Я поехал прямо в больницу. Единственной заметной переменой была явная худоба на мамином лице. В целом его черты и нездоровый цвет кожи напомнили мне очень ветхое письмо, написанное фиолетовыми чернилами на тонкой серой бумаге. Мама спросила, где я был; когда я ответил, что в Европе, она некоторое время смотрела в стену, словно соображая, что такое Европа. К Рождеству она умерла.
После похорон мы с отцом взяли на неделю отпуск и полетели на юг — к жаре, ярким краскам и свежести Виргинских островов. Мы сидели на берегу, купались и подолгу бродили по холмам. Каждый вечер красота заката навевала на нас грусть, и мы ощущали себя словно бы героями какой-то торжественной драмы. В этом мы сходились. Мы пили темный ром и разговаривали до двух или трех часов ночи. Я сказал отцу, что после окончания колледжа хотел бы поехать жить в Европу. Напечатали еще два моих рассказа, и я с волнением подумывал о возможности стать настоящим писателем. Сейчас я понимаю, как отцу хотелось, чтобы я остался с ним, но он одобрил мою мысль о Европе.

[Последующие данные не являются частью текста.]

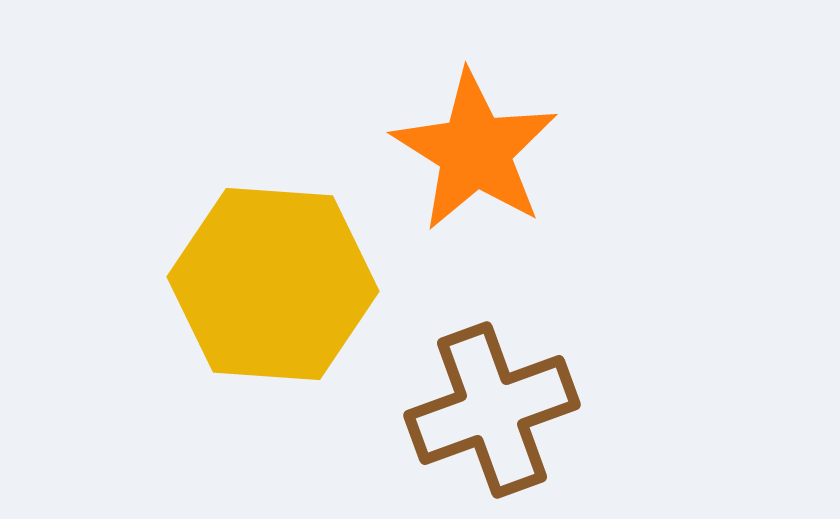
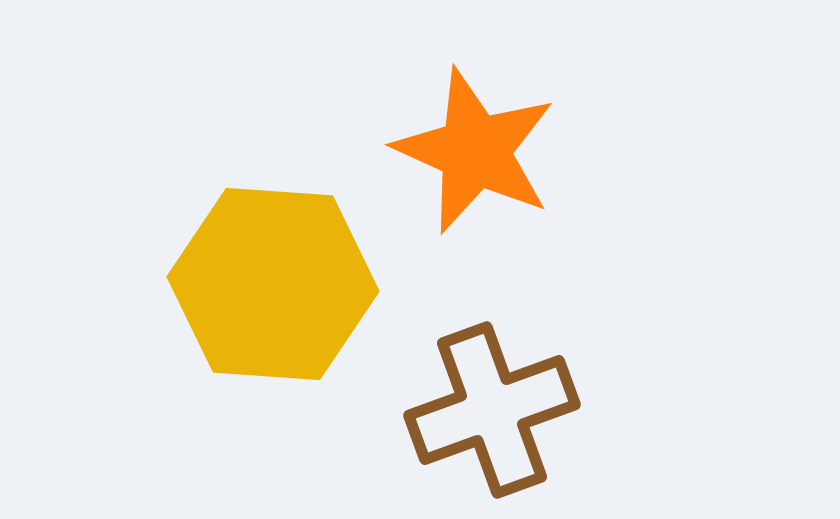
orange star: rotated 8 degrees counterclockwise
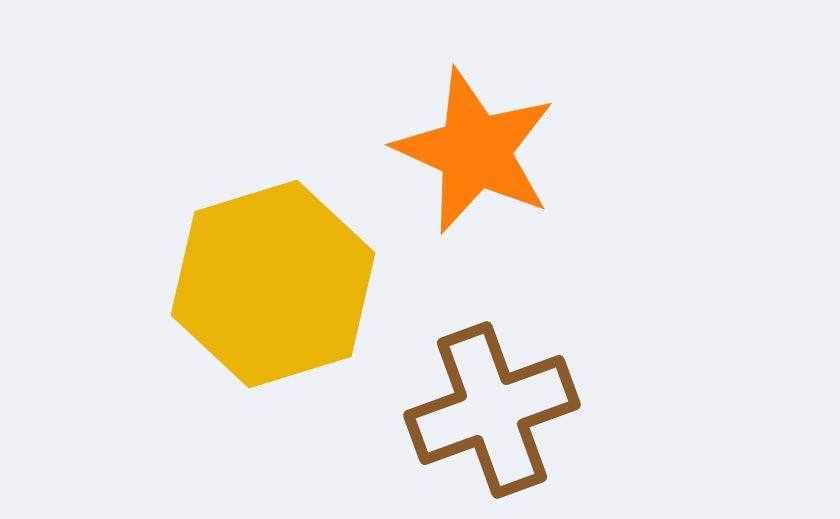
yellow hexagon: rotated 21 degrees counterclockwise
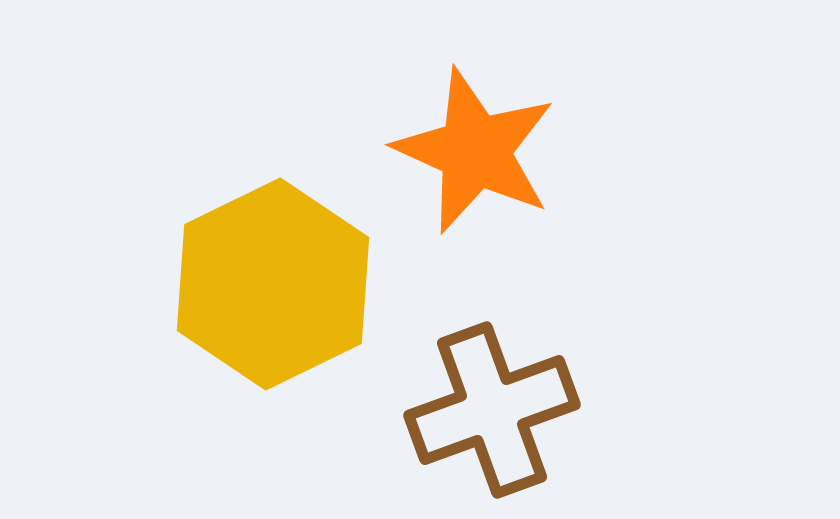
yellow hexagon: rotated 9 degrees counterclockwise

Мой последний семестр в колледже заполнила девушка по имени Оливия Лофтинг. Я впервые влюбился по-настоящему, и Оливия была нужна мне как воздух. Я нравился ей, потому что у меня водились деньги, и потому что я пользовался в студенческой среде определенным престижем, но она постоянно напоминала мне, что ее сердце принадлежит какому-то парню, закончившему колледж на год раньше и отбывавшему свой срок в армии. Я делал все возможное, чтобы ее завлечь, но она никак не желала его забыть — хотя мы спали вместе начиная с третьего свидания.